Texte pour le catalogue de l’exposition Barcarolle pour une citadelle, Musée de Bastia, 2012

L’inattendu, le ravissement, me saisissent dans la découverte de Barcarolle pour une citadelle de Anne Delassus. Entre les hauts remparts se dessinent, illusion parfaite des tissus et des pierres, des drapés de sculpture, lignes épurées, alcôves sensuelles, écritures sacrées gravées sur le marbre, flux et reflux de la lumière par les travées de meurtrières et, du haut de la lanterne, mer et ciel dans les couleurs du silence.

Anne Delassus révèle les plis et replis d’une matière fluide, solide, sensuelle, sacrée, véritable lâcher prise dans une métamorphose de l’image. Dans l’ancien Palais des Gouverneurs, au cœur du Musée de Bastia, mémoire vive de la Citadelle, une architecture raffinée enjolive les enceintes dans un mouvement de caresses féminine aux courbes souples sur des coupoles ombrelles, comme un songe sur la cité. Par une tension extrême entre réel et imaginaire, l’artiste projette la réalité vivante d’une traversée lyrique vers un surréel, un voyage hors du temps. Chaque photographie anime une présence au monde qui procède du merveilleux, association subtile de fragments de lumière à la recherche de l’ombre dans un éclat unique. La composition en polyptyques tout en contrastes répond à l’édification complexe de la Citadelle. Mystère nu et invisible, la rencontre a lieu dans l’étrangeté d’un temps infini et le vertige d’un vide dans une forte consistance de pierres.
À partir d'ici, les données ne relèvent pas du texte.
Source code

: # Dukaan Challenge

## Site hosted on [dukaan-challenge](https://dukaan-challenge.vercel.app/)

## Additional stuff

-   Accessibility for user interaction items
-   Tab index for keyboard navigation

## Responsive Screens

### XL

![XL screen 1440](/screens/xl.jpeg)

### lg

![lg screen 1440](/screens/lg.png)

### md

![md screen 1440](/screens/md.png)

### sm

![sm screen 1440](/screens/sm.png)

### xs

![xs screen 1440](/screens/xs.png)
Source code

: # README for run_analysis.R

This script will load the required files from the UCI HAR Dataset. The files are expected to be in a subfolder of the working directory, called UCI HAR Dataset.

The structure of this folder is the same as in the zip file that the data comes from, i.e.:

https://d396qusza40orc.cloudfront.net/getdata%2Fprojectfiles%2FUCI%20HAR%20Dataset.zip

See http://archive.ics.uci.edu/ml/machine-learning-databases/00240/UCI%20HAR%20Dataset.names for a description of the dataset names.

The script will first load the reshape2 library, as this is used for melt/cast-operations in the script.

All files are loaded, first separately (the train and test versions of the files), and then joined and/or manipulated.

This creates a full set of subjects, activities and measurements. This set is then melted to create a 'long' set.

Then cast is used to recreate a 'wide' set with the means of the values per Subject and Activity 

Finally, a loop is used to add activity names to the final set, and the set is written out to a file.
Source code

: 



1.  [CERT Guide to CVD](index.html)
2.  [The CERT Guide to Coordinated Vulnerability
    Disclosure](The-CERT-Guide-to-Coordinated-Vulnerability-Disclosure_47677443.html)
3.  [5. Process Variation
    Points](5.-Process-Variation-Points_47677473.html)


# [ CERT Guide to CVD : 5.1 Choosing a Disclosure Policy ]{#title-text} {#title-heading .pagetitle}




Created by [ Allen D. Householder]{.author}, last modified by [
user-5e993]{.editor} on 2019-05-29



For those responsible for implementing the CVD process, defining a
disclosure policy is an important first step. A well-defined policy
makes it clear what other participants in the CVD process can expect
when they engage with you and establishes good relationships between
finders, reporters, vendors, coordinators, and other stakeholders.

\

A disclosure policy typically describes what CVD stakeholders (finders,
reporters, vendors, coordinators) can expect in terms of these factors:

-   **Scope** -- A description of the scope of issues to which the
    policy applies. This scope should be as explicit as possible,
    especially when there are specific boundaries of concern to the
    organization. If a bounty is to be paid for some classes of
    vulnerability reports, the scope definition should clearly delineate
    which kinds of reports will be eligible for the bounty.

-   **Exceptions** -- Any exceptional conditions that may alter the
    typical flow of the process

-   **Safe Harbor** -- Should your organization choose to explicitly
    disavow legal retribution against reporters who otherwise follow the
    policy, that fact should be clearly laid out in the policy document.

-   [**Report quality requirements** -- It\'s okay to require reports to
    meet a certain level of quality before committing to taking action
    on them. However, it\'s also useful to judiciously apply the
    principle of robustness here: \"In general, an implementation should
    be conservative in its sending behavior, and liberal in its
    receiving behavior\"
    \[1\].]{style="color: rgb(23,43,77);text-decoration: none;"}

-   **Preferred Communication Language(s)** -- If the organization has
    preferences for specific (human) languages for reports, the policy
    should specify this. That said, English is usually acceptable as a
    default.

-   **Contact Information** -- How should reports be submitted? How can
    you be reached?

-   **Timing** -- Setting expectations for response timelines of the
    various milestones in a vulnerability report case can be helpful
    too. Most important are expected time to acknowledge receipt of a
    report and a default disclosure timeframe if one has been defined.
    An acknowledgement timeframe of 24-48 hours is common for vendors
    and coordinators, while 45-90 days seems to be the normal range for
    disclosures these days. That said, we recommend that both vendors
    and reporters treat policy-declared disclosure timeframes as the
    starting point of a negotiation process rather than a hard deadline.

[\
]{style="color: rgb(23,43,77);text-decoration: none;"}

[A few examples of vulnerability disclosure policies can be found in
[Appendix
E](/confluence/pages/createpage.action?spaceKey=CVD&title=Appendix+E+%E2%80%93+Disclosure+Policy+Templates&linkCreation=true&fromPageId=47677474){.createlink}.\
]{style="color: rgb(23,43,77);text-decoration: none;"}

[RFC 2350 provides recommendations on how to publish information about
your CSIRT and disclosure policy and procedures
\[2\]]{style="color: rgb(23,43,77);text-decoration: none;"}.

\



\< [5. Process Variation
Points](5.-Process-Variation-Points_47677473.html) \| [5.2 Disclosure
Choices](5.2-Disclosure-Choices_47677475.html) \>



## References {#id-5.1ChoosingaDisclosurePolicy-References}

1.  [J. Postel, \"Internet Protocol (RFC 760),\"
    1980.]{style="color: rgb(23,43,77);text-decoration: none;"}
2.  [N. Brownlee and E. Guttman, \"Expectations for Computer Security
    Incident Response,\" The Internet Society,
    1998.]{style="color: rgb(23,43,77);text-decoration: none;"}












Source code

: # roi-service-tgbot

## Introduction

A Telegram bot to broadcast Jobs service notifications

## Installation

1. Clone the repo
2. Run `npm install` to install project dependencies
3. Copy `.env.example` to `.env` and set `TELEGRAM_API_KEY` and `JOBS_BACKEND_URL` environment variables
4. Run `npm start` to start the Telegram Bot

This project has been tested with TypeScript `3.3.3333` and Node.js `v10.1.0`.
La mer étale soupire au crépuscule. Au cœur, pointe une géométrie étrange sur un toit de lauzes, le phare est ailleurs au bout de la jetée. Une nuit de lune drape la ville d’un long plongé dans la mer. Effet miroir, la Citadelle reflète la lune comme une vasque élancée illuminant les flots. La tempête monte, onde sourde, animée de mille feux. Me vient à l’esprit le lyrique Vent de Zao Wou-Ki aux contrastes à la fois nébuleux et avérés. Nuages sombres et mer lourde concèdent au monde des clartés soudaines, mouvances instantanées. L’aurore dans une travée de lumière anime l’éveil d’un arbre à la floraison puissante qui dialogue avec une statue géante, tronc de pierre, de bois et de feuillages. L’horizon étend une nappe d’argent qui baigne les racines de la Citadelle. Une dentelle de feuilles éclaire la mer, vitrail végétal, croisée de douceur jadis offerte aux réceptions du Palais.
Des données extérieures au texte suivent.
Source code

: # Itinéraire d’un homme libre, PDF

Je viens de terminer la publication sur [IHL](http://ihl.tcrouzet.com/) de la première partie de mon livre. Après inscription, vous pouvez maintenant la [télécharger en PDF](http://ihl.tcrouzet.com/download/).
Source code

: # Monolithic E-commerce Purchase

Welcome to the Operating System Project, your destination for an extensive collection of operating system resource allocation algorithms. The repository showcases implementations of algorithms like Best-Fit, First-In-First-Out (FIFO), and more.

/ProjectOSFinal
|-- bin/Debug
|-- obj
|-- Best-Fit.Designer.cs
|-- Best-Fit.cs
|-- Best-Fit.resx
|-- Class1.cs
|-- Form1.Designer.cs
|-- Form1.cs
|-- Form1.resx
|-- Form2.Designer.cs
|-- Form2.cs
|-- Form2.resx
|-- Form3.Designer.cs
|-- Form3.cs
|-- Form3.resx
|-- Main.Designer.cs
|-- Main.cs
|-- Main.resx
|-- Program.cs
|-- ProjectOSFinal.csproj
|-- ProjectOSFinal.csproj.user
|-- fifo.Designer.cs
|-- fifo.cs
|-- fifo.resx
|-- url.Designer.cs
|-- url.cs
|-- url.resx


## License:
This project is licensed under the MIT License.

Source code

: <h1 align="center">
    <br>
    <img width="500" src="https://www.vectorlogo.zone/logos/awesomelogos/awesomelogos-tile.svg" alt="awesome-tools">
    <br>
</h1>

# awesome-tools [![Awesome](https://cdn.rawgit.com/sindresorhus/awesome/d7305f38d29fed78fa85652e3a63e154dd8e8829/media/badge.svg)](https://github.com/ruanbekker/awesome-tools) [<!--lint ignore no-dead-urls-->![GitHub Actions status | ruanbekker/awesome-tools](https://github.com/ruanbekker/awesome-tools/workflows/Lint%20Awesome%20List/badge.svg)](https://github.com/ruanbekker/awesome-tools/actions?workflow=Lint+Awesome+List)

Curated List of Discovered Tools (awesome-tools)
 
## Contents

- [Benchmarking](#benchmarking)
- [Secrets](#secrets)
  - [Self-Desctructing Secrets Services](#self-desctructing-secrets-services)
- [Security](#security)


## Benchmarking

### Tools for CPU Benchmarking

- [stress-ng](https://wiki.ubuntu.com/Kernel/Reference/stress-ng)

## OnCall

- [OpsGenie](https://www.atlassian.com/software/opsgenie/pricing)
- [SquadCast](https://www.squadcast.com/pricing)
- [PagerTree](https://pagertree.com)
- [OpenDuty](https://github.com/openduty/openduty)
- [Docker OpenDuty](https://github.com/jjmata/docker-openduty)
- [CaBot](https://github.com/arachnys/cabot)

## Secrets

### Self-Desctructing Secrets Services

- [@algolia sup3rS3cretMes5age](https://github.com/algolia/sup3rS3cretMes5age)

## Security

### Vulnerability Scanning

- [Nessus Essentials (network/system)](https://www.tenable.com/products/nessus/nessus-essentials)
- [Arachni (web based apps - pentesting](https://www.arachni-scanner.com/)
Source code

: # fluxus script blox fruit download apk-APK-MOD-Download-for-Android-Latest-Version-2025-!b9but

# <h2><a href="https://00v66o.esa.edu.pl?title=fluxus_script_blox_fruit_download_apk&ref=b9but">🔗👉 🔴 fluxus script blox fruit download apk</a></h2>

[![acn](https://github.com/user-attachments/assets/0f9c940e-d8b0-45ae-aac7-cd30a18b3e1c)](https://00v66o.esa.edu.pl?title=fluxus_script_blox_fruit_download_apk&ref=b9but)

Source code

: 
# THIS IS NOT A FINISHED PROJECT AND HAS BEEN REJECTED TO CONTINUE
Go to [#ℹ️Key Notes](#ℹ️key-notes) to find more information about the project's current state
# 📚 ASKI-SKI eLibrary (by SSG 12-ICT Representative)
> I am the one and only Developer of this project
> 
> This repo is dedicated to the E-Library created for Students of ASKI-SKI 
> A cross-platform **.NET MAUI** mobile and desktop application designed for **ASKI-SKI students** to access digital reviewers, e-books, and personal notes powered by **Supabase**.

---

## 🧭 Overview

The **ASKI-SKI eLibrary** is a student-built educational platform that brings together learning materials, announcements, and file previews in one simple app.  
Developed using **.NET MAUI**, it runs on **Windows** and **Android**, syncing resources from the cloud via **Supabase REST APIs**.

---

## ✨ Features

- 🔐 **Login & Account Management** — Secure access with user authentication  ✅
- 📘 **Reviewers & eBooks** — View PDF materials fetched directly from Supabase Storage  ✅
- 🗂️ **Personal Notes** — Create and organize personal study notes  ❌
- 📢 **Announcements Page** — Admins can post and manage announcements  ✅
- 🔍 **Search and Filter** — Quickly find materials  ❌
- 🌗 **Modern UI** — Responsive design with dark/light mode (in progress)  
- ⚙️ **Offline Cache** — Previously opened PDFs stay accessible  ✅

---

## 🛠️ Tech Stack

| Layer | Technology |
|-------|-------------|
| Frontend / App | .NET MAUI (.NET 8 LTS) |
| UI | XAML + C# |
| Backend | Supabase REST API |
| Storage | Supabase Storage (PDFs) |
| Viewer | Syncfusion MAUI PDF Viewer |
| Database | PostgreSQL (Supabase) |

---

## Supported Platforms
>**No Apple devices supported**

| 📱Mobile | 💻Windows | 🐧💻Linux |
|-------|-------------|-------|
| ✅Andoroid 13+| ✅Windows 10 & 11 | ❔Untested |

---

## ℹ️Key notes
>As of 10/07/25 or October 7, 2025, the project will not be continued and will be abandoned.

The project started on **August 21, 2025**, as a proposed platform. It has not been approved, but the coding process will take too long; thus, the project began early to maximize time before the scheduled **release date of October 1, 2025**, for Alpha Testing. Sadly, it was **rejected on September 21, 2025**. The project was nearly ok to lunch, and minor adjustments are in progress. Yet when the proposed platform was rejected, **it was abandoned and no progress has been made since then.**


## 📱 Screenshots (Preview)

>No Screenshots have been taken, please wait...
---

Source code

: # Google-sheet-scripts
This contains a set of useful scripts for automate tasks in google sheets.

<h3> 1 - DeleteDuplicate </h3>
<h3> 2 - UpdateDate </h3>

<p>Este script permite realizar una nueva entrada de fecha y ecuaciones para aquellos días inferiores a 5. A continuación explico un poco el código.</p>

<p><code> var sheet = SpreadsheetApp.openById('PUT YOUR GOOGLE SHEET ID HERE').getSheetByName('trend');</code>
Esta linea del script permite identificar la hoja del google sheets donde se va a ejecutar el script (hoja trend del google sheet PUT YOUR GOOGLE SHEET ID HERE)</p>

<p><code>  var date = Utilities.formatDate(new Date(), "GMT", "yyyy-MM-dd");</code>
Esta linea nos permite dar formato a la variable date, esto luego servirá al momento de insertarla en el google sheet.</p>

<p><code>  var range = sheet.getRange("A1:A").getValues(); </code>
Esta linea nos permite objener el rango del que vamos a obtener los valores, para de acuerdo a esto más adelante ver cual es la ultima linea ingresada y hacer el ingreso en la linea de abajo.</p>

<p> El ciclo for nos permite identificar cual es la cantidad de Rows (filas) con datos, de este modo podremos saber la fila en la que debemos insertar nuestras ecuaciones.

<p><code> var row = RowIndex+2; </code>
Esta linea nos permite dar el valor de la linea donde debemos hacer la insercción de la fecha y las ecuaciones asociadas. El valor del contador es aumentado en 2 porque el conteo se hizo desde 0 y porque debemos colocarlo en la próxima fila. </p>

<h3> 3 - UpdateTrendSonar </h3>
Labyrinthe infini dans les bas-fonds, à l’entrée des anciennes geôles surgit l’ombre d’un grand portail aux poutres arquées vers la voûte. Une embrasure quadrillée de barreaux laisse pénétrer les lianes d’une nature sauvage. Soudain une grotte éclair, une déchirure de roche, ouvre sur les hauteurs. Ailleurs, autour du bastion du Chiostru, se révèlent la brillance marine et l’ivresse des nuages. Telle une proue de navire, émerge l’antre de la poudrière ; le bruit des canons n’est plus, la poudre est devenue pierre.
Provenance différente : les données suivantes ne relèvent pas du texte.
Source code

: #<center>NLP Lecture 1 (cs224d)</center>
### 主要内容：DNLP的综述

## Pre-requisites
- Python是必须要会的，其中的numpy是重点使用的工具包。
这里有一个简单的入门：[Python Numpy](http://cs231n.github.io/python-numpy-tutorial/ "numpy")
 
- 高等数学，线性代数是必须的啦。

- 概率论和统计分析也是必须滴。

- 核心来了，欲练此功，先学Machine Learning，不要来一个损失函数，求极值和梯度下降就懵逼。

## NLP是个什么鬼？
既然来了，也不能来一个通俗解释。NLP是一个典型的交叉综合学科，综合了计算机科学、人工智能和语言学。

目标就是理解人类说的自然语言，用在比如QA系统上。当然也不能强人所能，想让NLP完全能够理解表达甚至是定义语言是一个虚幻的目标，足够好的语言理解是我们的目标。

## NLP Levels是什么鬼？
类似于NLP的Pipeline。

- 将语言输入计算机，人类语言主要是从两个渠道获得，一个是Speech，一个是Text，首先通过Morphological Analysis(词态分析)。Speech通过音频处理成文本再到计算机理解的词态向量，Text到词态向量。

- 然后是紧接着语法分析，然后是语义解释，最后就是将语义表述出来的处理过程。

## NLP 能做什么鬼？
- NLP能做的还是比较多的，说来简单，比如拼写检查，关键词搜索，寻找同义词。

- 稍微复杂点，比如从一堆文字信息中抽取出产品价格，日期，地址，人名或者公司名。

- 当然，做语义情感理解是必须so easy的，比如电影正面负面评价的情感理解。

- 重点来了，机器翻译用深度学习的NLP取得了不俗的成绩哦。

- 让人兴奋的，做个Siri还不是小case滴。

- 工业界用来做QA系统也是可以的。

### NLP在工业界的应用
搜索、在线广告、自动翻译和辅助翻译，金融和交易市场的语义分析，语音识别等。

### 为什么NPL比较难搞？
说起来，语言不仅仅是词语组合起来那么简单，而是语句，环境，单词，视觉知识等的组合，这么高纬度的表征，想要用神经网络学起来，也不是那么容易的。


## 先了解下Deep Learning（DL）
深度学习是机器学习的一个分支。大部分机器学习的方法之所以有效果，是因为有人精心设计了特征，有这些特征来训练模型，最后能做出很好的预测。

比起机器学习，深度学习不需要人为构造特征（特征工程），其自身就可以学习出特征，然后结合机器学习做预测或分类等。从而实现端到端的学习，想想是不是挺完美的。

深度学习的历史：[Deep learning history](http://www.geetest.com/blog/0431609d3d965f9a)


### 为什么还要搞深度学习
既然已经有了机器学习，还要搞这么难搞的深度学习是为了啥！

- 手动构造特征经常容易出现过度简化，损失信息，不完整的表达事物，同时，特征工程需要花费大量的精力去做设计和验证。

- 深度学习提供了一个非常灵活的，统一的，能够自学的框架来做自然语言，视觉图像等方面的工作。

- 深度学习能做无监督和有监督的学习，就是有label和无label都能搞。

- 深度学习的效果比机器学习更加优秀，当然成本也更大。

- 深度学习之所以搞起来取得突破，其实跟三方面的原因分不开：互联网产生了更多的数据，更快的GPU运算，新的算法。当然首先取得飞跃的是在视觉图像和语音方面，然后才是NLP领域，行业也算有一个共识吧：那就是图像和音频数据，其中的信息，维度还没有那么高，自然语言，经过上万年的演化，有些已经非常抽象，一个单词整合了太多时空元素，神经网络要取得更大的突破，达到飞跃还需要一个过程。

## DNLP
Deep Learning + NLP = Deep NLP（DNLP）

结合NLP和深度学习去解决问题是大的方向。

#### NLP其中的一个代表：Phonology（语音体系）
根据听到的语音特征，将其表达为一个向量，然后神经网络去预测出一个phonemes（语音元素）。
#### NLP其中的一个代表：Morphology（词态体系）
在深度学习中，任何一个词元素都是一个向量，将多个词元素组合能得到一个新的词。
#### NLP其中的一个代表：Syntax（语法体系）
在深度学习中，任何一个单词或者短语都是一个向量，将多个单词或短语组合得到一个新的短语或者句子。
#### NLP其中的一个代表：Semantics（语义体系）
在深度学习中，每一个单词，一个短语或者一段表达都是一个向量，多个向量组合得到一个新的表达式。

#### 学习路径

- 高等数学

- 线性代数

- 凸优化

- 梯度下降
Au cœur des murs, mon corps est tendu vers le flamboiement d’un cristal blanc, le son d’un médaillon coquillage, le silence du Christ Noir au regard de deux âges, l’abrupt d’un escalier sous les voûtes. Une stature inconnue au haut de la lanterne, vigie sans fanal, surplombe une mer d’airain, une mer en dôme, une mer en colère. Sous des stucs marbrés roses et gris, un angelot au visage encadré de cheveux de lin dans une encolure à ramage, observe, amusé et lointain. Il a déjà connu le monde et demeure énigme entre éternité et mort. Parmi des filtres secrets de matière, Marie-Madeleine, présence tissée de brume, porte son regard vers le Christ. Le temps est devenu musique, tel une cantate de Bach dans le silence des pierres, la voix d’un ténor chante en compagnie d’un cor, douleur, détresse et apaisement.

Dans cette alchimie, dans cette rencontre du merveilleux, dans cette puissance d’évocation, Barcarolle pour une citadelle dévoile le secret aux couleurs du désir.